Since late summer, biological science student Kassandra Rodriguez has examined the extensive collection of the Fay A. MacFadden Herbarium, acquired by the university more than 50 years ago from the botanist. Rodriguez cataloged and inspected the specimens for pests, readying the plants for a multi-institution, four-year project to digitize the inventory into a searchable database for scientists and the public.

“What’s fascinating is that these dried plants are a snapshot in time,” said Rodriguez, who is studying plant biology. “Through this collection, we can see when and where the plant was collected, and study whether climate change has affected flowering time.”

Rodriguez and four other undergraduate student researchers, under the mentorship of Joshua Der, assistant professor of biological science, are part of a statewide National Science Foundation-funded project to convert the herbarium’s collection of California’s plants into digital format.
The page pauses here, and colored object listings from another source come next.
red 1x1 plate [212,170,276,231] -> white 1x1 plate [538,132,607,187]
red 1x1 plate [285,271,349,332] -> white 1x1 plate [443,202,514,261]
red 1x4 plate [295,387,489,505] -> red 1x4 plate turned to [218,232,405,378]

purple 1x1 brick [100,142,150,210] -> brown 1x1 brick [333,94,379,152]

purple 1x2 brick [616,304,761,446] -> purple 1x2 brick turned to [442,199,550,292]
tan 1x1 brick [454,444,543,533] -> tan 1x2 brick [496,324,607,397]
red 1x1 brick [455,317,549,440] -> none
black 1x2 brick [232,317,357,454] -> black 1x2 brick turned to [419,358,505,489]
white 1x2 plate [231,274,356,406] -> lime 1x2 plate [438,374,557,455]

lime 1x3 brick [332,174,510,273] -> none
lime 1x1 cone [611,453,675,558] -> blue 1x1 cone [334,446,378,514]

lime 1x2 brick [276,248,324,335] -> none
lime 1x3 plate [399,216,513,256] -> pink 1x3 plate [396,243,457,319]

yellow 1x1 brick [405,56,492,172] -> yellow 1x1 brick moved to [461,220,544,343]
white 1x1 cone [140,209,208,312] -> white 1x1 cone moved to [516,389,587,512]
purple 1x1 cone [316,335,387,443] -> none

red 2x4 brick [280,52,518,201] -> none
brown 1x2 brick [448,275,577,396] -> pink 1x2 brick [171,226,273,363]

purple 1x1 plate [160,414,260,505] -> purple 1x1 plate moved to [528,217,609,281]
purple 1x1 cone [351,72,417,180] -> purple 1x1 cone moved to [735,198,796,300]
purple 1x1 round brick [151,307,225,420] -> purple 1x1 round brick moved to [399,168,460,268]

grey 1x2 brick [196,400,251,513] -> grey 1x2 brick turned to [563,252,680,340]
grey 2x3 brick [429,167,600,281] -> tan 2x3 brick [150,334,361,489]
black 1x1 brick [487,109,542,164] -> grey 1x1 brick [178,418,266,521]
The project “Capturing California’s Flowers: Using Digital Images to Investigate ​Phenological Change in a Biodiversity Hotspot”​ has 22 participating herbaria throughout California, which includes public universities, state agencies, museums and botanic gardens.

Statewide, the project is expected to produce nearly 1 million digital images of California plant specimens, with plant records dating back almost 200 years. The goal of the project is increase  understanding of the direction and magnitude of the phenology — the study of plants in relation to climate changes — of California’s flora, said Der, who is leading the Cal State Fullerton effort. H. Jochen Schenk, professor of biological science and director of the herbarium, is co-directing the project. The other biological science-plant biology majors involved in the project are Lauren Ballesteros, Daniel Jaques, Lina Luu and Tuesday (Danielle) Weaver.

CSUF received about $40,000 from NSF for its project, which supports improvements to the herbarium infrastructure, stipends for students — the next generation of museum curators, collectors and researchers — and the purchase of imaging equipment.

“Right now, the herbarium is a lost treasure trove of data tucked away in cabinets. But through digitizing the herbarium and publishing the data online, we are making this valuable record accessible to the scientific community for research,” said Der, a plant biologist who plans to involve more undergraduates in the project.

Dendomecon Rigida

This native California plant is a Dendromecon, or bush poppy, collected by botanist Fay A. MacFadden.

Flowering time is an important biological phenomenon, affecting human societies through its effects on agricultural crops, pollinators, pests and biodiversity, Der explained. In addition to photographic images, data about when and where the plant specimen was collected, with an emphasis on documenting the historical timing of flowers and fruit throughout the state, is included.

“Because herbarium specimens can be hundreds of years old, they capture a historic record of plant diversity through time,” Der added. “As California faces unprecedented levels of climate change, drought and fire, we can extract baseline information to which we can compare contemporary or future changes in the location of plants and the timing of flowering.”

Luu, who began digitizing herbarium specimens in January, relayed excitement about the plethora of plant species.

“This project allows me to be part of a network of like-minded individuals who share my passion,” said Luu, who plans on blending a career in botany with architecture. “While I am digitizing, I am able to take a close look at the plant samples and immerse myself in the work. The insight and knowledge gained will serve me well in my future.”